Bien qu’aucune action ne puisse être déclarée immunisée contre COVID-19 et la volatilité du marché qui lui est associée, un nouveau rapport intéressant sur la volatilité des secteurs des médias et de la publicité suggère qu’une entreprise est mieux placée pour traverser la tempête : Netflix.

Selon ce rapport, rédigé par le cabinet d’analystes MoffettNathanson, la société de streaming pourrait s’en sortir mieux que ses concurrents médiatiques plus établis, tels que Disney, et que les géants de l’internet basés sur des plateformes comme Google, Facebook et Snap. Pourquoi ? Tout simplement parce que Netflix ne dépend pas des revenus publicitaires, alors que Facebook, Google, Disney et Snap en dépendent.

Quel est le lien entre la publicité et le coronavirus ? Si l’économie entre en récession, l’une des premières choses que les entreprises réduisent sont les budgets publicitaires. Si les budgets publicitaires disparaissent, Facebook, Google, Disney (qui possède ABC et ESPN) et Snap pourraient voir leurs revenus publicitaires diminuer (Disney est doublement menacé dans ce scénario en raison de sa dépendance supplémentaire vis-à-vis des parcs d’attractions).

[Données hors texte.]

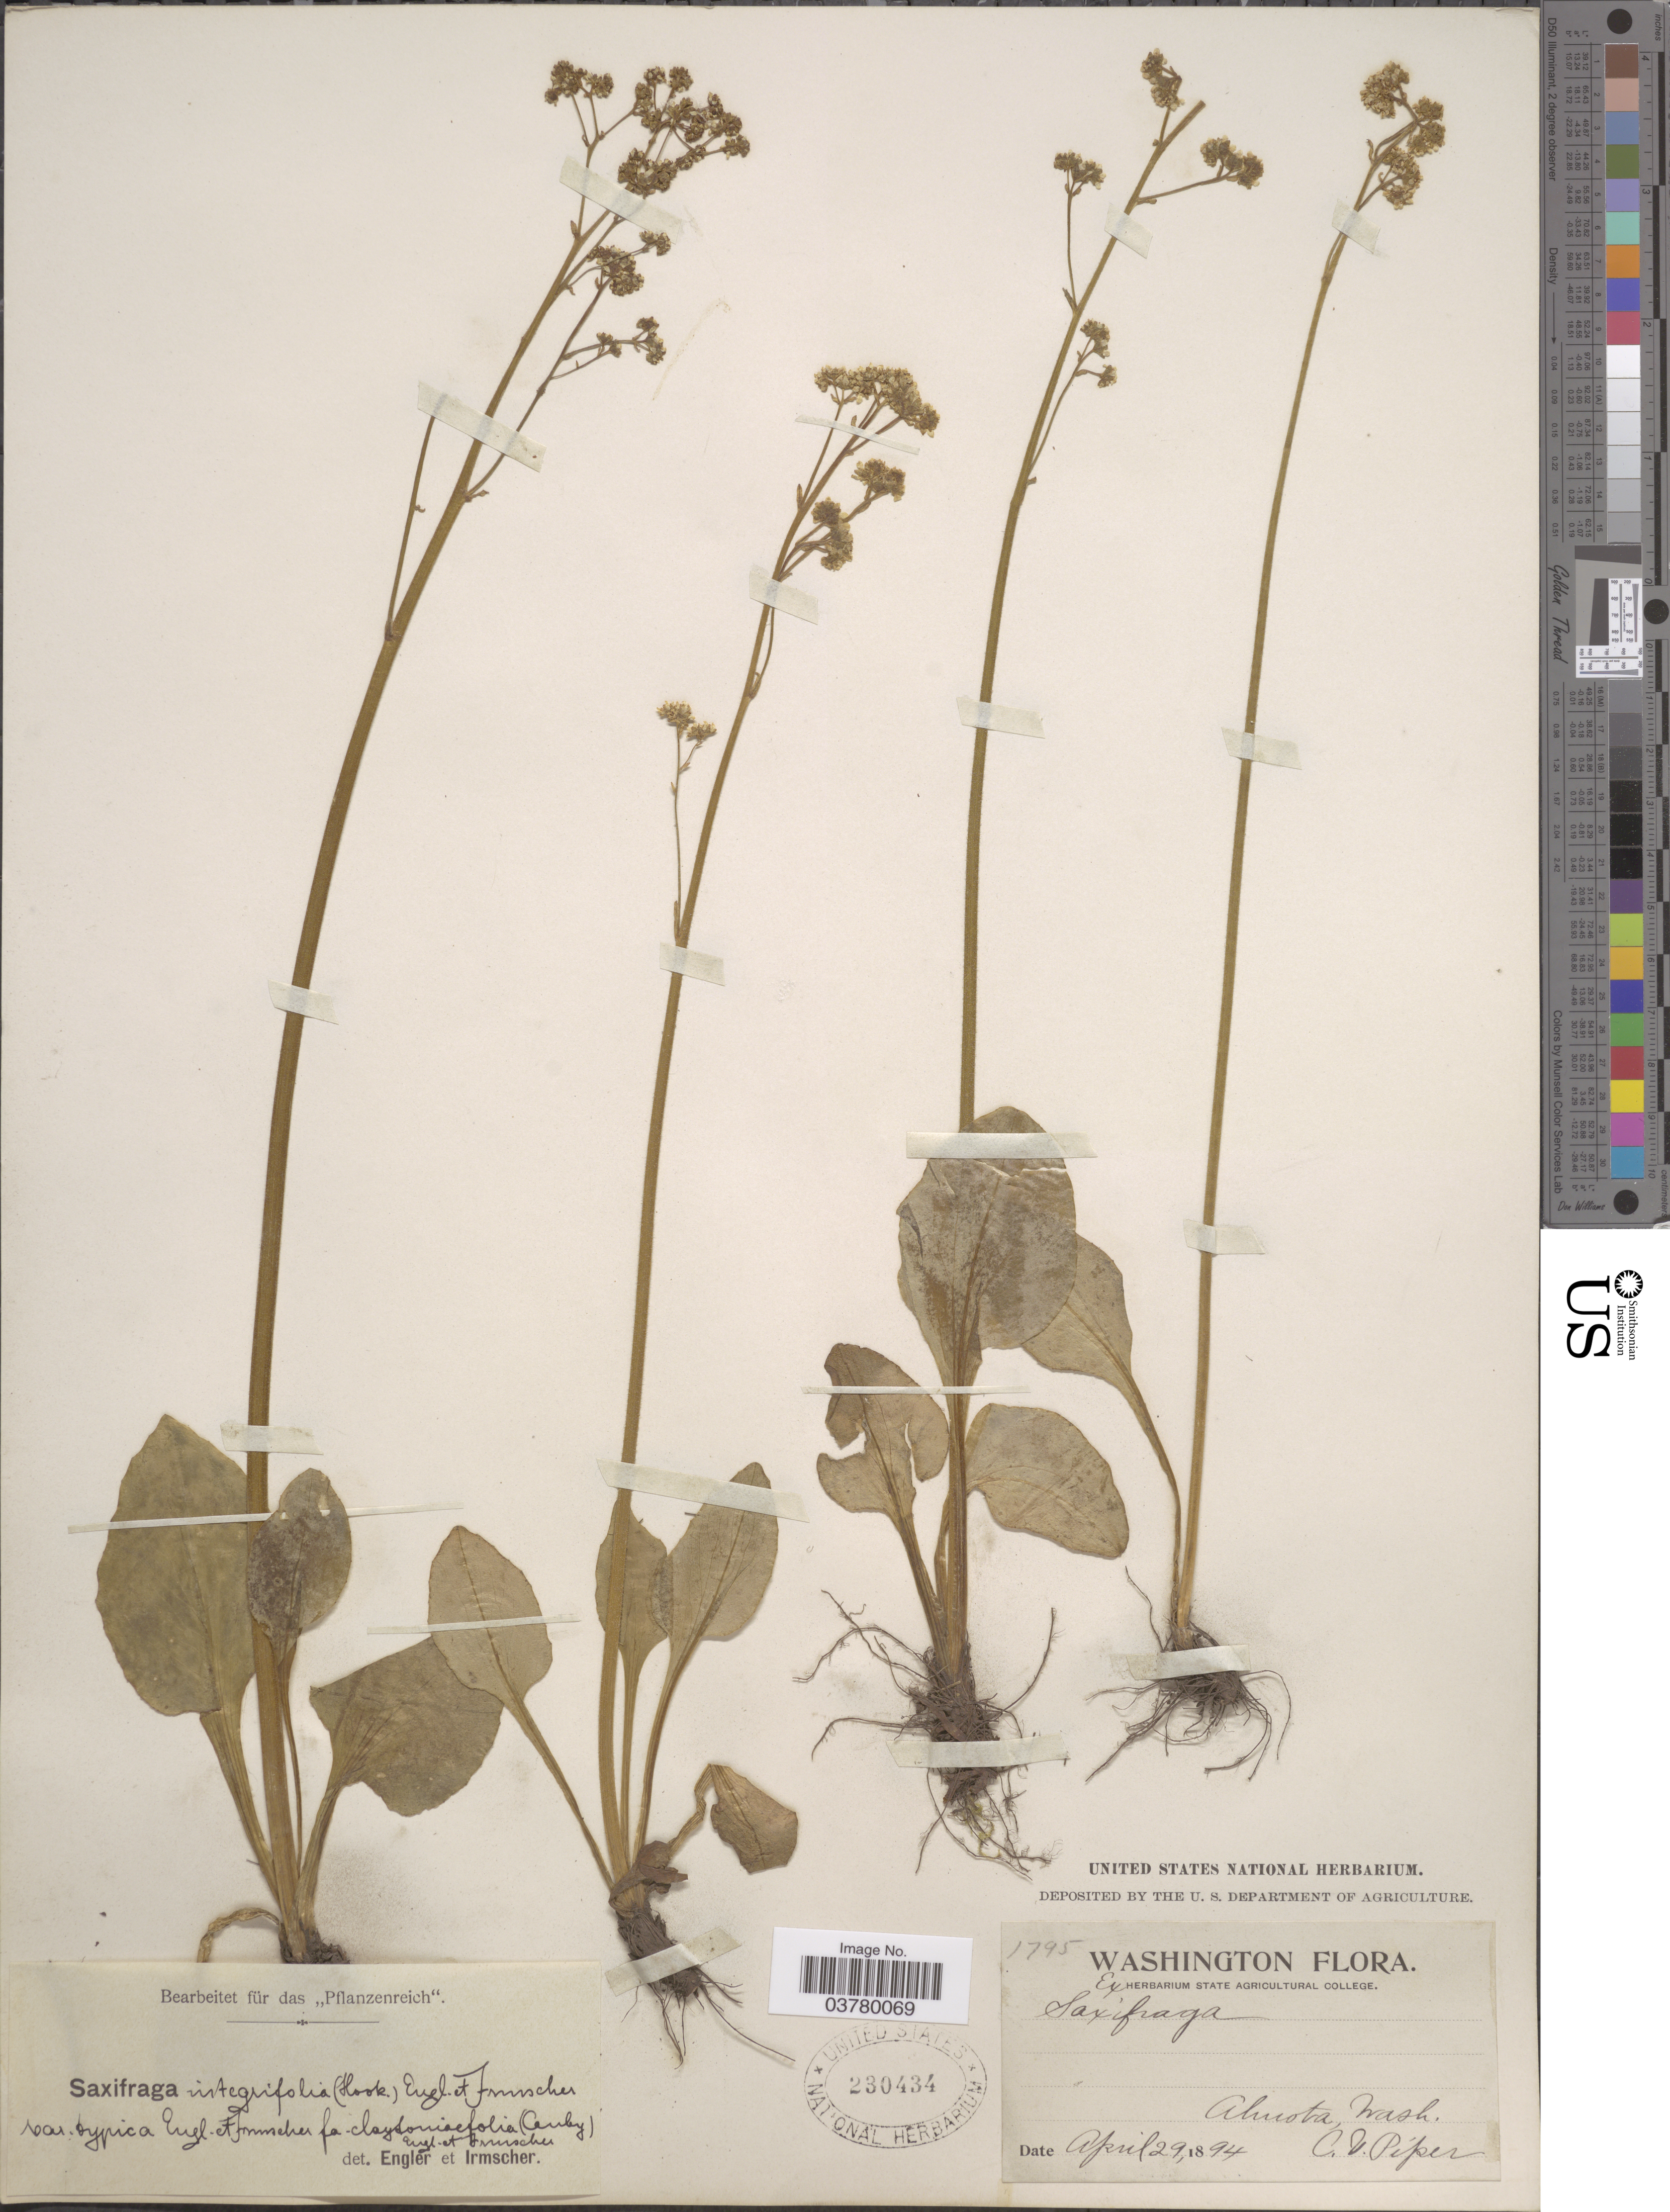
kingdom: Plantae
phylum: Tracheophyta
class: Magnoliopsida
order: Saxifragales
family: Saxifragaceae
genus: Micranthes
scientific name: Micranthes fragosa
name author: (Suksd. ex Small) Small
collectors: C. V. Piper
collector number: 1795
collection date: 1894-04-29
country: United States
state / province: Washington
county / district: Whitman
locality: Almota.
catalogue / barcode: US 230434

Netflix, en revanche, est la seule entreprise de médias et d’internet qui ne dépend pas des revenus publicitaires. Son modèle de revenus est presque entièrement basé sur les abonnements. De plus, si les gens restent de plus en plus souvent chez eux à mesure que le coronavirus se répand, ils auront besoin de quelque chose pour se divertir – il est donc plausible que le nombre d’abonnés à Netflix puisse en fait augmenter à mesure que la pandémie fait rage.

Bien qu’il n’y ait aucun moyen de garantir que cela se produira, le raisonnement qui sous-tend cette hypothèse semble solide. Et déjà cette année, comme le montre le graphique de MoffettNathanson ci-dessous, Netflix se comporte mieux que la plupart des autres sociétés de médias et d’internet. Depuis mercredi, Netflix est en fait en hausse de 8 % depuis le début de l’année. En revanche, les autres grands titres des médias et de l’internet ont baissé de 10 à 53 % depuis le début de l’année, à la clôture du marché mercredi.